Host Institution : UGA
Laboratoire : ISTerre
Appel à projet : Advanced (PE10)
Nom du Projet : F-IMAGE – Seismic Functional Imaging of the Brittle CrustMontant : 2.43 M€
Despite the dramatic impact of earthquakes, the physics of their onset and the short-term behavior of fault are still poorly understood. Using existing high quality seismic observations, we propose to develop a novel functional imaging of the brittle crust to clarify not only structural properties but also the dynamics of faults. We will analyze spatio-temporal changes of elastic properties around fault zones to highlight the interplay between changes in the host rocks and fault slip. Imaging the damage structure around faults and its evolution requires new seismological methods.
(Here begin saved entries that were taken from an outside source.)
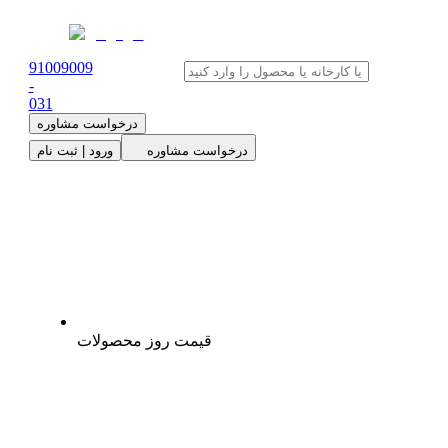
91009009
-
0
31
درخواست مشاوره
درخواست مشاوره
ورود | ثبت نام
قیمت روز محصولات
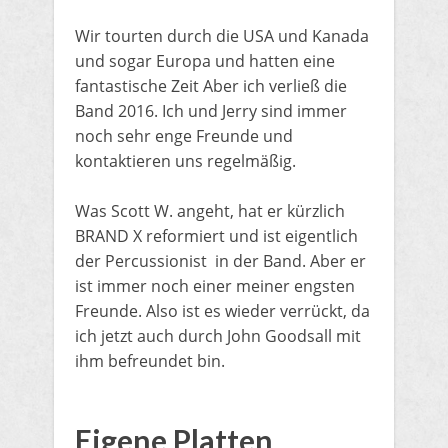
Wir tourten durch die USA und Kanada
und sogar Europa und hatten eine
fantastische Zeit Aber ich verließ die
Band 2016. Ich und Jerry sind immer
noch sehr enge Freunde und
kontaktieren uns regelmäßig.
Was Scott W. angeht, hat er kürzlich
BRAND X reformiert und ist eigentlich
der Percussionist in der Band. Aber er
ist immer noch einer meiner engsten
Freunde. Also ist es wieder verrückt, da
ich jetzt auch durch John Goodsall mit
ihm befreundet bin.
​Eigene Platten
With novel methods to image the highly heterogeneous fault regions, we will provide multi-scale descriptions of fault zones, including their laterally variable thicknesses and depth dependence. In parallel we will image temporal changes of seismic velocities and scattering strength. External natural forcing terms (e.g. tides, seasonal hydrologic loadings) will be modeled to isolate the signals of tectonic origin. This will also allow us to monitor the evolving seismic susceptibility, i.e. a measure of the proximity to a critical state of failure. Improved earthquake detection techniques using ‘deep machine learning’ methods will facilitate tracking the evolution of rock damage. The imaging and monitoring will provide time-lapse images of elastic moduli, susceptibility and seismicity. The observed short-time changes of the materials will be included in slip initiation models coupling the weakening of both the friction and the damaged host rocks. Laboratory experiments will shed light on the transition of behavior from granular (shallow fault core) to cohesive (distant host rock) materials. Our initial data cover two well-studied fault regions of high earthquake probability (Southern California and the Marmara region, Turkey) and an area of induced seismicity (Groningen). The derived results and new versatile imaging and monitoring techniques can have fundamental social and economic impacts.